On peut ne pas être d'accord sur la nécessité de cette reprise de l'école. Mais je vous le dis tout de go : nous voulons qu'elle reprenne et que les enfants retrouvent le chemin de l'école.
Il nous faut trouver de bonnes solutions pour rendre cela possible, en restant bien entendu extrêmement attentifs à l'ensemble des aspects liés à la sécurité sanitaire. Il y aura donc une discussion locale, territoriale, entre les acteurs de terrain, qui conjugueront leurs efforts pour que l'objectif défini dans cette stratégie nationale puisse être atteint.

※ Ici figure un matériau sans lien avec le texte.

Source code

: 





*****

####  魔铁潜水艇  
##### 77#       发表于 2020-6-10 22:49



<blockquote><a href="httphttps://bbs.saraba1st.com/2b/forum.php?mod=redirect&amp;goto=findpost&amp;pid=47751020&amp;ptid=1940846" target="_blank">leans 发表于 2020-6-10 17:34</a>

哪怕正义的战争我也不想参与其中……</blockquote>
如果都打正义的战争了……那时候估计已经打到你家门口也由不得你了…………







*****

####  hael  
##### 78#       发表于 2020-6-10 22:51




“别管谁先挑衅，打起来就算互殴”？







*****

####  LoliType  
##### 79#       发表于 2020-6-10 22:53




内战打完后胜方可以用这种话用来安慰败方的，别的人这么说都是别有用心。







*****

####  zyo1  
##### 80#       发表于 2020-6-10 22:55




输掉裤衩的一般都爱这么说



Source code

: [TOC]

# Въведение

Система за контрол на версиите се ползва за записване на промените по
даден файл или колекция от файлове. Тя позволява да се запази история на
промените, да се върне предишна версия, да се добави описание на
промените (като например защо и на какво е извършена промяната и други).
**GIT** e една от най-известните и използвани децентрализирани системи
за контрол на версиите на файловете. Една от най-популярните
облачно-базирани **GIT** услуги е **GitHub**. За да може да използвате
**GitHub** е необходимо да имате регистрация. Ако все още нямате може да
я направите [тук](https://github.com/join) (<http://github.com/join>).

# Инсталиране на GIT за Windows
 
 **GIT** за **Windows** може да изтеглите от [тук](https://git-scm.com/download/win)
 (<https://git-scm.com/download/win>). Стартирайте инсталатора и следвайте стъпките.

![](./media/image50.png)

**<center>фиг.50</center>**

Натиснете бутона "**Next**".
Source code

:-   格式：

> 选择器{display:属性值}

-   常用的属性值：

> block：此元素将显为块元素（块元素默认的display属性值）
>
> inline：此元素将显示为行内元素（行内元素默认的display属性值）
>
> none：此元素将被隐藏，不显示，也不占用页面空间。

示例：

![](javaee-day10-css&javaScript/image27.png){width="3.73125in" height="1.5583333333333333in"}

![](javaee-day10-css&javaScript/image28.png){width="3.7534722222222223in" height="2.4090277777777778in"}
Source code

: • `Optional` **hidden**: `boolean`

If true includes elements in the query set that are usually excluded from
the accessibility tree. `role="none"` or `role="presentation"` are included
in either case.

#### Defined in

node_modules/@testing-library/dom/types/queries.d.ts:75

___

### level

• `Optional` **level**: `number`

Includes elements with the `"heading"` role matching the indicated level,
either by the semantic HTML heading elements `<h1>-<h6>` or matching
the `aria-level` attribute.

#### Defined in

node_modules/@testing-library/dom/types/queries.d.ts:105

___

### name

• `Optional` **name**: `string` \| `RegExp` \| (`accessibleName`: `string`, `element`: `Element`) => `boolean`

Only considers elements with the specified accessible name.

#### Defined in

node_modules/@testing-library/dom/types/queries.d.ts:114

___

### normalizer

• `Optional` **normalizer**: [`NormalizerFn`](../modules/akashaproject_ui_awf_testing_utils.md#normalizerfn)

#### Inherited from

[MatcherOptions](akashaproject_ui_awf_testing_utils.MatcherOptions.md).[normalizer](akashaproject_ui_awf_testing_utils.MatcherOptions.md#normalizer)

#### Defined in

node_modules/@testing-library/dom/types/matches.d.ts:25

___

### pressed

Vous nous dites, monsieur le sénateur, qu'il y a du flou. Non ! Il y a une doctrine, qui sera suivie par sa mise en application. Vous avez raison, pas davantage qu'hier je ne détaillerai aujourd'hui l'ensemble des mesures applicables partout en France, car je ne peux pas le faire. Je peux cependant faire état d'une volonté, celle de rouvrir les écoles, et de principes qui ont été fixés dans le détail par le Gouvernement, notamment l'effectif de quinze élèves par classe et la possibilité de proposer une pluralité d'activités.
Je ferai ensuite confiance, ce qui, au fond, ne devrait choquer personne, aux directeurs d'école, aux maires et aux représentants de l'État.
Monsieur le sénateur, si vous pensez qu'il existe une autre méthode pour vaincre une épidémie que de faire confiance à ceux qui sont au plus près du terrain et capables de prendre des mesures intelligentes, compte tenu des objectifs qu'on leur fixe, je vous assure que je serai très heureux de l'apprendre et de pouvoir en discuter avec vous. La méthode que nous avons retenue est celle de la prudence, de la progressivité et de la confiance.
M. le président. La parole est à M. Rémi Féraud, pour la réplique.
M. Rémi Féraud. Nous partageons l'objectif de prudence face à la crise sanitaire. Mais il reste très peu de temps pour lever les ambiguïtés sur les modalités, adaptées aux territoires, de la reprise de l'école.
Surtout, vous ne m'avez pas répondu sur l'urgence sociale, monsieur le Premier ministre. Nous aimerions que, sur ce point, vous soyez non pas prudent, mais résolu.